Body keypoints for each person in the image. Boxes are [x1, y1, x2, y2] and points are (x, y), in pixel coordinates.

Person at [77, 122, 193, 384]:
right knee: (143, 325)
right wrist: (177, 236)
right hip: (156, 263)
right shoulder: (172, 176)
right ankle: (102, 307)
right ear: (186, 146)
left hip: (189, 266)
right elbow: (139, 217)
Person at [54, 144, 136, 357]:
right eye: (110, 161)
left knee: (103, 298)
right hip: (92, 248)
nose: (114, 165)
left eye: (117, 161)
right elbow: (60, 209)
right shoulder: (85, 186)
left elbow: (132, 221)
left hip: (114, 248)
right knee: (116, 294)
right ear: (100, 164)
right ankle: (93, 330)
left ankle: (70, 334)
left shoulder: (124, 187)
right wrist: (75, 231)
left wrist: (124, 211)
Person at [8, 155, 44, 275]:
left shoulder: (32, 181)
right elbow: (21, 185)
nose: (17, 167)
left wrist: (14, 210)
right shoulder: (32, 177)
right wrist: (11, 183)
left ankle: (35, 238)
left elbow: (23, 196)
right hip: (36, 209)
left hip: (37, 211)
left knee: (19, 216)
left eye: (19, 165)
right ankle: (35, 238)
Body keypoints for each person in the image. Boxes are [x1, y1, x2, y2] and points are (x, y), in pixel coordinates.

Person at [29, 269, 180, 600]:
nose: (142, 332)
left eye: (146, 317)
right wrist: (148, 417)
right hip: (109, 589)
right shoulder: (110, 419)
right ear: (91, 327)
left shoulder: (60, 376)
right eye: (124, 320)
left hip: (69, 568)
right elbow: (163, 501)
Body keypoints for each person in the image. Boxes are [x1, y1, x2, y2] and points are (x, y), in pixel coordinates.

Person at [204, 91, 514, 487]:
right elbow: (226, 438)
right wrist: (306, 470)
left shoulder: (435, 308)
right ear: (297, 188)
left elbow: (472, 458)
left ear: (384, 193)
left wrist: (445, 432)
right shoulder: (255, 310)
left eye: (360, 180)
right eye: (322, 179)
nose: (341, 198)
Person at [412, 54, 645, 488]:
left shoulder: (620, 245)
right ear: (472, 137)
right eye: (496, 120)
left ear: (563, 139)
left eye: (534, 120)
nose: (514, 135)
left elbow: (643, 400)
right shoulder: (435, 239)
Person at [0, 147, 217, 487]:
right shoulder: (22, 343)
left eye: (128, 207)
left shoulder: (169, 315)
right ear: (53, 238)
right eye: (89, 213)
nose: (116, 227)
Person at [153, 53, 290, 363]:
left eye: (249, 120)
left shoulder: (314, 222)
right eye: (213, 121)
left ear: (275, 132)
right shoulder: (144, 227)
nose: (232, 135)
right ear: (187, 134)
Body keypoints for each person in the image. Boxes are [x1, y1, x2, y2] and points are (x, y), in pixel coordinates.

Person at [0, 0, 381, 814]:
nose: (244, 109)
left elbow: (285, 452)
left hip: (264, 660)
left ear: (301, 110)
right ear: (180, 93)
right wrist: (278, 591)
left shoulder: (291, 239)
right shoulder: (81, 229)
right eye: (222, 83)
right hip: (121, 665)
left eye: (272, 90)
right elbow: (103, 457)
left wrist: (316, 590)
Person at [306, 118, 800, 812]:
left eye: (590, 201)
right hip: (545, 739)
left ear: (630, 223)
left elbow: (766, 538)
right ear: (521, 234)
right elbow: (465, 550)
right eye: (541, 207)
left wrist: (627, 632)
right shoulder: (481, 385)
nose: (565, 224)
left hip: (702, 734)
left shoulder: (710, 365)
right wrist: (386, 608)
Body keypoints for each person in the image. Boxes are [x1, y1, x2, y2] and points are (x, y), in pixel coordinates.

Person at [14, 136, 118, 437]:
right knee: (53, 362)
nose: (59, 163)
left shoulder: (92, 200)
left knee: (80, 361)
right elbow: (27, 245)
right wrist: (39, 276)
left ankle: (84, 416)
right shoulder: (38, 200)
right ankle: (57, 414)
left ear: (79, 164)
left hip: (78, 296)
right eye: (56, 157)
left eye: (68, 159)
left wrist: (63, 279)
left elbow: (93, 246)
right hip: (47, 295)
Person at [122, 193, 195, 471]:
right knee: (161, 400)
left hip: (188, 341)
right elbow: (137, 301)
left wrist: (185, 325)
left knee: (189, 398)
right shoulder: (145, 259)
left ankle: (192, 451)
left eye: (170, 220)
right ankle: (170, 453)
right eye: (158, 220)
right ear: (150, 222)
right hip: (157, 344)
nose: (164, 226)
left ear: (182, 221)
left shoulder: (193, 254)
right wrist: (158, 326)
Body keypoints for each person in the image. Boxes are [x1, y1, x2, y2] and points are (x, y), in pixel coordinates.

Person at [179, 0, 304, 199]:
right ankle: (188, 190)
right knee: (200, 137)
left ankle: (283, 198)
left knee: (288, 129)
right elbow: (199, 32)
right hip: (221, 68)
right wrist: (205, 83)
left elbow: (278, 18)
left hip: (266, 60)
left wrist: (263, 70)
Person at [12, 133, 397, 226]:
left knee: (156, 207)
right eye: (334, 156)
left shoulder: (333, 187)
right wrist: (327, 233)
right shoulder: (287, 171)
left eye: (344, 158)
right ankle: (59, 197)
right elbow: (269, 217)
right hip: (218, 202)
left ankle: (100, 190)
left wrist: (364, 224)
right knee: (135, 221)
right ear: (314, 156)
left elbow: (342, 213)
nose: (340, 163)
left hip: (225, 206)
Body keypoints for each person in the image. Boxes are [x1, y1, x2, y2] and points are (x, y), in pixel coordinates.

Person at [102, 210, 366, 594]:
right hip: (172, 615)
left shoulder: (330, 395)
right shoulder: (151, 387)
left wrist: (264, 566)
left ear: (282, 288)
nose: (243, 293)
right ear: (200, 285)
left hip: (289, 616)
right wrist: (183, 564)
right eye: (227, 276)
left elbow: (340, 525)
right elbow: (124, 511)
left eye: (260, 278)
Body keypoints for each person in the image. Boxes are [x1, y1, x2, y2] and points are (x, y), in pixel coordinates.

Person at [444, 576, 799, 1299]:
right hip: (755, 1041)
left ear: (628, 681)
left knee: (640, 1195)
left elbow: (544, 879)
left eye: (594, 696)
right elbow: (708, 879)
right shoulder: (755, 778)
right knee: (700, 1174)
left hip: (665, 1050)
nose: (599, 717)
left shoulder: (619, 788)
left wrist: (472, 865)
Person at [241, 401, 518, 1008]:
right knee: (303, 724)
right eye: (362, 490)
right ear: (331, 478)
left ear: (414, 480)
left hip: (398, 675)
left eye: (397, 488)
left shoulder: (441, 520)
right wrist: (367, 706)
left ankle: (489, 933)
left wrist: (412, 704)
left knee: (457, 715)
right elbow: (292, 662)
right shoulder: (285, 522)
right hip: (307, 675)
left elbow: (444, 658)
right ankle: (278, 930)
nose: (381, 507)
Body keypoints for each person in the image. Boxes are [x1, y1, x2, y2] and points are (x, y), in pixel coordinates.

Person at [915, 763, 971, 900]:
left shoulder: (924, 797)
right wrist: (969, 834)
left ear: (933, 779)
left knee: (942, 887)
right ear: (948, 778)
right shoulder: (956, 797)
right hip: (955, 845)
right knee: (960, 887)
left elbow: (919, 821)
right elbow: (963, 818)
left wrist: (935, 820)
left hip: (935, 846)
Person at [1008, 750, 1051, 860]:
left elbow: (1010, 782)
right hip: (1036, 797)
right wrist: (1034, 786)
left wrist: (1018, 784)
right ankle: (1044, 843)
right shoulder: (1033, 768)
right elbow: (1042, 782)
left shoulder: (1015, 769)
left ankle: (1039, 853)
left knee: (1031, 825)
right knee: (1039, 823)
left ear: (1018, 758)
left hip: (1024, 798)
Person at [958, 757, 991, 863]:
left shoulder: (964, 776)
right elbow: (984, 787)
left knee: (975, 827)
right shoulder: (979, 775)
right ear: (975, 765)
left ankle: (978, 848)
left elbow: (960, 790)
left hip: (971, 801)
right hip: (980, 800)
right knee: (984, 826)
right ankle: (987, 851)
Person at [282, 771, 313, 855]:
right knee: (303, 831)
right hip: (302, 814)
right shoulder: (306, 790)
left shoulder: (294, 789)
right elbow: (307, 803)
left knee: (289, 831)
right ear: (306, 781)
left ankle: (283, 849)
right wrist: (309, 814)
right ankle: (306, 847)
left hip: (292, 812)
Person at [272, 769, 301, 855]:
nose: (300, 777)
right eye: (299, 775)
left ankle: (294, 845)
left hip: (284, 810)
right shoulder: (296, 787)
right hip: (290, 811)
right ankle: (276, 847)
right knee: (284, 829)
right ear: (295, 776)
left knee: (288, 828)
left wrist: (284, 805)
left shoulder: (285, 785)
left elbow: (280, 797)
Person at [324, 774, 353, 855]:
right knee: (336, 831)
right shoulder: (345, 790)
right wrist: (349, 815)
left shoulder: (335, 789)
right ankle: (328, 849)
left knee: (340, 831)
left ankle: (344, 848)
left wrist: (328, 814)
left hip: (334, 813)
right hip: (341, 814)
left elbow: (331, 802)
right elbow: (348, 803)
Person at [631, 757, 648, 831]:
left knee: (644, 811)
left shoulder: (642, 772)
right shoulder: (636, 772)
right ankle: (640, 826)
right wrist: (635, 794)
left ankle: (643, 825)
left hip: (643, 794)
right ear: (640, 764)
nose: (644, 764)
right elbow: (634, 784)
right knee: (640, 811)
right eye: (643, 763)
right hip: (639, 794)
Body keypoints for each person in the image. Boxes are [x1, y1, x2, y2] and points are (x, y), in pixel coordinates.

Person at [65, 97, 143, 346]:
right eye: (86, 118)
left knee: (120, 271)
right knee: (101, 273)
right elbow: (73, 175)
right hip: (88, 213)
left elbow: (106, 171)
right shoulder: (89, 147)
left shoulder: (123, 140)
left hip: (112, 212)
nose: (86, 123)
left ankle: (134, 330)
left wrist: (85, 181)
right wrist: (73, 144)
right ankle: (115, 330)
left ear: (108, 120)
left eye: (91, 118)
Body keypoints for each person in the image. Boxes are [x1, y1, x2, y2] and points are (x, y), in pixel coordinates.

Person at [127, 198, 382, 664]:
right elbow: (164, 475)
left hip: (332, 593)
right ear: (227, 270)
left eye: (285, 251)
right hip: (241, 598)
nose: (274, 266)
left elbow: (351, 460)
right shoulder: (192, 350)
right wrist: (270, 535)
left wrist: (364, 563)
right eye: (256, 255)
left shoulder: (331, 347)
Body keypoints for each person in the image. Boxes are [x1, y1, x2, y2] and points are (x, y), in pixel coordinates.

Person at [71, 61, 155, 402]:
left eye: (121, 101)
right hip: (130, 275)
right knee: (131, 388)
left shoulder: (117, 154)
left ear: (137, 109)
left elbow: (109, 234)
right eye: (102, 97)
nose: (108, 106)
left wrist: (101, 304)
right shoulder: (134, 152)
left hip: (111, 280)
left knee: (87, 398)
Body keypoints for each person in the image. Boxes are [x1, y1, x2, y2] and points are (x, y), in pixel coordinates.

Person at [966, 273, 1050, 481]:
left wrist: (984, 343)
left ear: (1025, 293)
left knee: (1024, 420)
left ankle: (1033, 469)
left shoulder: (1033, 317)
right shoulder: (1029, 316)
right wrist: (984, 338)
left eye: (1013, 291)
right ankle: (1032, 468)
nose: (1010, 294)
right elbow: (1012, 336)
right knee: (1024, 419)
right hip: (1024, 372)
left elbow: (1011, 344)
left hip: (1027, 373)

──────────────────────────────

Return nothing but the lines from the first line of the listing through the line with "right ankle: (102, 307)", please, keeping every one of them unchanged.

[Problem solution]:
Body keypoints for each person in the image. Boxes are [x1, y1, x2, y2] and points are (x, y), in pixel coordinates.

Person at [77, 122, 193, 384]:
right knee: (143, 325)
right wrist: (177, 236)
right hip: (156, 263)
right shoulder: (172, 176)
right ankle: (102, 307)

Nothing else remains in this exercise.